# Which Category Do You Like?



## dwpenworks (Nov 13, 2005)

Curiosity led me to ask this question.  Thought it would be interesting.  Vote for the best one please.  I can't post all the categories but I will try my best to list the ones I think are most liked by all of us penturners.  I'll start this off by voting for the "Show Off Your Pens Category."  Close Second is "Casual Conversation."  What Do you all think? 

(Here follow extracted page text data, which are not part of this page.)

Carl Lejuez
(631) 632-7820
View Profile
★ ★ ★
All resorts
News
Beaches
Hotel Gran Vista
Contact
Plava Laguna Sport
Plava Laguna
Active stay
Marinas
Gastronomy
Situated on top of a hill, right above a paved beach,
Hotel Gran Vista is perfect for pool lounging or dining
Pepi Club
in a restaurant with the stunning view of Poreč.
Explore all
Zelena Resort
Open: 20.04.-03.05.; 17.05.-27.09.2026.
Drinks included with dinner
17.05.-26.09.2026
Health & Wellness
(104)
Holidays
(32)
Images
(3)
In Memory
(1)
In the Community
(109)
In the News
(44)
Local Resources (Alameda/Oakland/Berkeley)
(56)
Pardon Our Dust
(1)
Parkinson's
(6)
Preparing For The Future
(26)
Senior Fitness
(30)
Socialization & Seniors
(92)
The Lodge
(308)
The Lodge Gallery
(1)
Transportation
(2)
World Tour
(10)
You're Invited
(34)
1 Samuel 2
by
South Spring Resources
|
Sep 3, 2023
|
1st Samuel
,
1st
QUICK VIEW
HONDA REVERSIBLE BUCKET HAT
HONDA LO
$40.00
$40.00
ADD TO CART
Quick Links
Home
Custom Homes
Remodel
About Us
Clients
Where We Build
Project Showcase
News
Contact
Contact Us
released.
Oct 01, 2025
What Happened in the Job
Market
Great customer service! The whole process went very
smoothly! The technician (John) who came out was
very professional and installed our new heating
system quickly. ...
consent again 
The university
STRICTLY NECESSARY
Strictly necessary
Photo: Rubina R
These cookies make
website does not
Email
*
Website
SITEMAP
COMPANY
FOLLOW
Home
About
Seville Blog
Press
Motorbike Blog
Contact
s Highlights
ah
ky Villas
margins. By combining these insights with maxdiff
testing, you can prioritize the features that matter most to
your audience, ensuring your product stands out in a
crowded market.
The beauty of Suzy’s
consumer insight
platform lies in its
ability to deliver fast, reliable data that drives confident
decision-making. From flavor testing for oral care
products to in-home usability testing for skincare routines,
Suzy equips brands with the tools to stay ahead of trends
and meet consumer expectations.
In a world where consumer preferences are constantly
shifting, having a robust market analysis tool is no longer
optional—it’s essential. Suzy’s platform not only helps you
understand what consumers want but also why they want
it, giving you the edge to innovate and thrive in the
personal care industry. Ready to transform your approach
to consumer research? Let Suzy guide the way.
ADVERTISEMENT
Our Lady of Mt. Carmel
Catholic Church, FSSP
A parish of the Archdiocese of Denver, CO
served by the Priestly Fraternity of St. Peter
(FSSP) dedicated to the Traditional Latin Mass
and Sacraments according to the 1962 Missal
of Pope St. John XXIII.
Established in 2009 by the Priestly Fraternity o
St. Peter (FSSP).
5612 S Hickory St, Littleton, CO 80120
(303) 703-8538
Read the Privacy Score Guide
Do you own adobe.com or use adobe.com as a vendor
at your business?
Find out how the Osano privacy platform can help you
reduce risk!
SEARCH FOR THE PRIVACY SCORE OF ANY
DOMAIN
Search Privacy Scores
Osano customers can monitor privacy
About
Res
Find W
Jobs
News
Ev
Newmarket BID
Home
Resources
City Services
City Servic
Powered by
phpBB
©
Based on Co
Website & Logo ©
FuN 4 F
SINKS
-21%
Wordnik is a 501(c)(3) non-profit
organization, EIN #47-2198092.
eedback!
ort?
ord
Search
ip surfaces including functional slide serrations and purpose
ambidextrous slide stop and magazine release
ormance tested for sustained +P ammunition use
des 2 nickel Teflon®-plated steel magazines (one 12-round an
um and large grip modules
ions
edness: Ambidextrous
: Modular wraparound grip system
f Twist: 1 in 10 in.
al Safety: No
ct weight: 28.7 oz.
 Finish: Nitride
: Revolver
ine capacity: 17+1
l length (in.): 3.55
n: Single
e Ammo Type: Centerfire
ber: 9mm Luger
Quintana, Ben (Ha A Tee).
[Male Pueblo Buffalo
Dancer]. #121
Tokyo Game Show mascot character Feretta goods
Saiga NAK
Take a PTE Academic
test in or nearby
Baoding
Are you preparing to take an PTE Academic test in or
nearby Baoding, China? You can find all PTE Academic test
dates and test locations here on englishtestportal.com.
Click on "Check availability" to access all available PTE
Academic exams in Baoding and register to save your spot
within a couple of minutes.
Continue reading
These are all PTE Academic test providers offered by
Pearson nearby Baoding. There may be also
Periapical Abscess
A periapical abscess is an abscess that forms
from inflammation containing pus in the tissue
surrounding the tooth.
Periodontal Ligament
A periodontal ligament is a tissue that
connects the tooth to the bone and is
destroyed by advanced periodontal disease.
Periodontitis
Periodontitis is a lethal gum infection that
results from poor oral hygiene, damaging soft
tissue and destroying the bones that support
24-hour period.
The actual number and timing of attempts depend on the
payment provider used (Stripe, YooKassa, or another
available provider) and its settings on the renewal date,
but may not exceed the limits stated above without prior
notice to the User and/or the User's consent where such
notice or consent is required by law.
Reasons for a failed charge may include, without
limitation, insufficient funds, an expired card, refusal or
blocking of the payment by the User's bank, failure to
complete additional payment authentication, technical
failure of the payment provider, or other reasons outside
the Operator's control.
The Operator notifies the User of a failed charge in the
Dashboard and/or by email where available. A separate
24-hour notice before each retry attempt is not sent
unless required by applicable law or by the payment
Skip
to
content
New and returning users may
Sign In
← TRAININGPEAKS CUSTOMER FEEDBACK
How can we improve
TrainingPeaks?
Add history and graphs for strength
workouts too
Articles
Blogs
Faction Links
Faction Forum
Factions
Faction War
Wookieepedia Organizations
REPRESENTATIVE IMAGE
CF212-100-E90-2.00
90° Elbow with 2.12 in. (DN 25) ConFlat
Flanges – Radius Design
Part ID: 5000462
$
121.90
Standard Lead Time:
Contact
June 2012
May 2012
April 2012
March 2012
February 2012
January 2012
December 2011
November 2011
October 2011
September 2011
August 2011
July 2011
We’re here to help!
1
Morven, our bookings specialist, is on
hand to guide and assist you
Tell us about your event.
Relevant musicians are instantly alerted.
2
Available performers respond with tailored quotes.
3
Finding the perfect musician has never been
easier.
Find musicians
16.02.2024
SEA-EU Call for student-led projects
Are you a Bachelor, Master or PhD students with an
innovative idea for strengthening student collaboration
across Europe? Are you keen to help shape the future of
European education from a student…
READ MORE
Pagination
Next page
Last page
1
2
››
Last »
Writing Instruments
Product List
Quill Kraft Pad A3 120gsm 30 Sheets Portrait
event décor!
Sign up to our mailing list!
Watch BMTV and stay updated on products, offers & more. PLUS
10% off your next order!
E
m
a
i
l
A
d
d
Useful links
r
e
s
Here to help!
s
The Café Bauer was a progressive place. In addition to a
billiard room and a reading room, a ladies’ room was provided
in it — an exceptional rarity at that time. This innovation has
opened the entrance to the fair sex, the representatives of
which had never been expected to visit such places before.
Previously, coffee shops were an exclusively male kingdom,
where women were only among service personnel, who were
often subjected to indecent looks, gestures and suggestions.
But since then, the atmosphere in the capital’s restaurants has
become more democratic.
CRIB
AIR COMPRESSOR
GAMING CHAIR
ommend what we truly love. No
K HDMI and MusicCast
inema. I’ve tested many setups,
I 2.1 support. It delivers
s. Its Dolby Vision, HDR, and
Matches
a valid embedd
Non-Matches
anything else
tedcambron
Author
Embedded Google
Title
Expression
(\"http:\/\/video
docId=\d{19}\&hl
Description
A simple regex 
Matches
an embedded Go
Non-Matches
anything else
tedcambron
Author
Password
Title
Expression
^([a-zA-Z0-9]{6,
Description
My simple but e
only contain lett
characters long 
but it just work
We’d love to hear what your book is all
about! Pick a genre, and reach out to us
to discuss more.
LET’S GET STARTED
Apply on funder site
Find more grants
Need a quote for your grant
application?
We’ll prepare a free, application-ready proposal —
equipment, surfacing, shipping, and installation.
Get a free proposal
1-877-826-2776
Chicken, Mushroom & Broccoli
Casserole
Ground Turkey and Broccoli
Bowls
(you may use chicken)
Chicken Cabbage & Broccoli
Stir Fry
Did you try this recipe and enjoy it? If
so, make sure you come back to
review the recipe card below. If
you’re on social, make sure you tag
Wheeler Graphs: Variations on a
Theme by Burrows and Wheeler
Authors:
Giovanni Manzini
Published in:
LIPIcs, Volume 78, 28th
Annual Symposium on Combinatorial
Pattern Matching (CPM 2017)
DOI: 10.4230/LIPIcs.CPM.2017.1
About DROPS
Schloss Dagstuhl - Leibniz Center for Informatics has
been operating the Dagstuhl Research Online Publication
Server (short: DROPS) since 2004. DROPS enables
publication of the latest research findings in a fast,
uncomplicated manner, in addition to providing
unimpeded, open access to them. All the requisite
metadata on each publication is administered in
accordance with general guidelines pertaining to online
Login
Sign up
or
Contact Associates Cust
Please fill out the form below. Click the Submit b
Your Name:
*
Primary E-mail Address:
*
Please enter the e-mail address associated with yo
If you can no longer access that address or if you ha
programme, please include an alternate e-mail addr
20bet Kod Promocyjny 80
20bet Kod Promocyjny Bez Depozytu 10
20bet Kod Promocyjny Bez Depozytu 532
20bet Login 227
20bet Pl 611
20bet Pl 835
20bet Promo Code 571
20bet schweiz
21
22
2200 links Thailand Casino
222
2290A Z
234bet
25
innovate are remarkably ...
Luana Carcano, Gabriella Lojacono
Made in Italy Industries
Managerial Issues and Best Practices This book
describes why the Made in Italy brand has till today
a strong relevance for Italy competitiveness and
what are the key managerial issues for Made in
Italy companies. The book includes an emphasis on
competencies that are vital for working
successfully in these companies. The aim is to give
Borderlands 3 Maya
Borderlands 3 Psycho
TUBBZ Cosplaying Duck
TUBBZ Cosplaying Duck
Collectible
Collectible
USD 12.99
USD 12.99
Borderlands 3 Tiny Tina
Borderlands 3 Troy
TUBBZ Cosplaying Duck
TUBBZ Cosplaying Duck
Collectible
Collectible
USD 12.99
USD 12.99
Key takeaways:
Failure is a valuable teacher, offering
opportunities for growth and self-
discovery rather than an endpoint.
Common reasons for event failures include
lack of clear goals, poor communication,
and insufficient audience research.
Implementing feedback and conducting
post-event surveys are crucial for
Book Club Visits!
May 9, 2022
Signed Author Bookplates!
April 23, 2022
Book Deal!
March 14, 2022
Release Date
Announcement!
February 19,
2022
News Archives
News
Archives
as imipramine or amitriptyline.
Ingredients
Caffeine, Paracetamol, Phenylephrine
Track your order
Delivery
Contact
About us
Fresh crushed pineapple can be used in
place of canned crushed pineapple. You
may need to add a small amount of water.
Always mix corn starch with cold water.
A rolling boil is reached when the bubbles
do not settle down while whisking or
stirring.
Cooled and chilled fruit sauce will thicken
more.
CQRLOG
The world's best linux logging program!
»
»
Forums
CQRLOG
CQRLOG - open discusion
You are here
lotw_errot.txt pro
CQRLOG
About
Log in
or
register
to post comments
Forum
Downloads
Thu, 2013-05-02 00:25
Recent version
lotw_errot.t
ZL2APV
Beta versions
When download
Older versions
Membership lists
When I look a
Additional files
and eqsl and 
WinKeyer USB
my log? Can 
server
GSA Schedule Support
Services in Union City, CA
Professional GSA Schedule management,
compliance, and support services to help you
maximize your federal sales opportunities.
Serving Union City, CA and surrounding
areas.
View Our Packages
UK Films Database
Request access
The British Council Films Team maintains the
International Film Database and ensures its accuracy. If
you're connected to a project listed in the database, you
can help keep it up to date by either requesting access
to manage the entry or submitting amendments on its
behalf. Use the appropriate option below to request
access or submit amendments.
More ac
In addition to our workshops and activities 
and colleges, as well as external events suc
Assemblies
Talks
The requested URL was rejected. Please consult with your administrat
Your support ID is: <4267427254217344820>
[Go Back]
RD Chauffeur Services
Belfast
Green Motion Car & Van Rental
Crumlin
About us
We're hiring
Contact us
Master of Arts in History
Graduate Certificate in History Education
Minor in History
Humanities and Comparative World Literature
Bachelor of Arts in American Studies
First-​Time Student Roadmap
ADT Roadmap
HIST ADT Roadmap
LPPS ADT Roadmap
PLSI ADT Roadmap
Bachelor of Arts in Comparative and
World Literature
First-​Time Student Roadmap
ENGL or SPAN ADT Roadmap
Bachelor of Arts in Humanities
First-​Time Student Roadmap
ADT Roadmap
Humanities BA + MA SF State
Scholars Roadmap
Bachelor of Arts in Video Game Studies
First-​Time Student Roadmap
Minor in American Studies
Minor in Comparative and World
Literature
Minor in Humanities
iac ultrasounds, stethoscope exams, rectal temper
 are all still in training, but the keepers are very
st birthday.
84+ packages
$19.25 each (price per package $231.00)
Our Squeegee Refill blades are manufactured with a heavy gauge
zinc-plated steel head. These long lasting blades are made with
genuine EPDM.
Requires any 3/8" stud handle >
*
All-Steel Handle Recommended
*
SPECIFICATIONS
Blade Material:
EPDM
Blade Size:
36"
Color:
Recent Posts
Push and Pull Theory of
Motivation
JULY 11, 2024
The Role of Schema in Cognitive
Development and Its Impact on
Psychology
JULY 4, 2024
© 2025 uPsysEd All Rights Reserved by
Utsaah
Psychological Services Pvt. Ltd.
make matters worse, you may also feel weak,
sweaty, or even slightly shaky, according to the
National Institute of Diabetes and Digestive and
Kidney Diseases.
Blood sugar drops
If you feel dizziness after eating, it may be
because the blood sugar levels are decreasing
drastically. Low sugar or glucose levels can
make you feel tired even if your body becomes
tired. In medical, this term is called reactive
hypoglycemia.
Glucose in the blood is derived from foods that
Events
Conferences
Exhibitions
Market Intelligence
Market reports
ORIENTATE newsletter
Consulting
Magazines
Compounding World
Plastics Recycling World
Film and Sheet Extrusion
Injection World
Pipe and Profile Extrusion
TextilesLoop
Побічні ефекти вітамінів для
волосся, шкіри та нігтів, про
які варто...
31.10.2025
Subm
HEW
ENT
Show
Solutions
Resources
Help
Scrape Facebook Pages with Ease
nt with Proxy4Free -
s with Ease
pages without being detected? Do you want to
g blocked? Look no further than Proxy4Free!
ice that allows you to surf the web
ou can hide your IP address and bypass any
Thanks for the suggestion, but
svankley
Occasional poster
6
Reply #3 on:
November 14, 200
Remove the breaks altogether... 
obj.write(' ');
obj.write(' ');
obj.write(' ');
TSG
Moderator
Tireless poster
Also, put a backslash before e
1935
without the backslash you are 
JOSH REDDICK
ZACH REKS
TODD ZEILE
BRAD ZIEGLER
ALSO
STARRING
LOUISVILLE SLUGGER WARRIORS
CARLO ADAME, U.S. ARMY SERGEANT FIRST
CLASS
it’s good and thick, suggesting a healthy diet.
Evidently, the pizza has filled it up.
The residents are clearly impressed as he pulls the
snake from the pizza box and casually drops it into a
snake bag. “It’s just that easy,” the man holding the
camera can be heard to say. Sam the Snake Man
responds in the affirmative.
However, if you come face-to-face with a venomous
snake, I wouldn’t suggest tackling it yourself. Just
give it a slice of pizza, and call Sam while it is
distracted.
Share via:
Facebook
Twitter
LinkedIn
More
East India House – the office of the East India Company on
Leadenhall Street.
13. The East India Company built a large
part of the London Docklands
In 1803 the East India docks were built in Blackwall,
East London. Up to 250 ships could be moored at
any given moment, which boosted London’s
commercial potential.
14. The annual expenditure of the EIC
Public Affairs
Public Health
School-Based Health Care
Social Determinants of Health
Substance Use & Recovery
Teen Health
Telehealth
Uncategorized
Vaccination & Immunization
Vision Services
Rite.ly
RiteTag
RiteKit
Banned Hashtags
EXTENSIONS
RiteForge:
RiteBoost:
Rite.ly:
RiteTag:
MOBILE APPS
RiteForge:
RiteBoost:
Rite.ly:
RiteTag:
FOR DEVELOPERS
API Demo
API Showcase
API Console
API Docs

p.s.  I realize not all the categories are here, if its not here comment about it below.


----------



## coach (Nov 13, 2005)

I cannot vote since it is locked.


----------



## dwpenworks (Nov 13, 2005)

very sorry about that guys and gals I have unlocked it now I think.


----------



## Dario (Nov 13, 2005)

I love pens but like people more...so casual conversation [].


----------



## rtjw (Nov 14, 2005)

The knowledge here is very vast and more than anywhere else, but the everyday laugh I always need comes from Casual Conversation.


----------



## pastorbill1952 (Nov 14, 2005)

I really like the soyp section to see the member's ingenuity but as you say a close second is casual conversation.


----------



## Rifleman1776 (Nov 14, 2005)

Hard to pick one. 'penturning', 'show off' and 'casual conversation' all rank #1 for me.


----------



## MDWine (Nov 14, 2005)

I'm glad that I don't have to pick just one to read, I read each one several times a day!!


----------



## Daniel (Nov 14, 2005)

I had to vote for casual conversation, not a knock to those still really into the penturning threads, and not saying I don't like them. but a lot of those topics start to sound like a broken record after a while. casual conversation has that you never know what you will get thing going for it all the time.
pen photography would be my second as it gets talked about far less so it doesn't get quite so familiar.


----------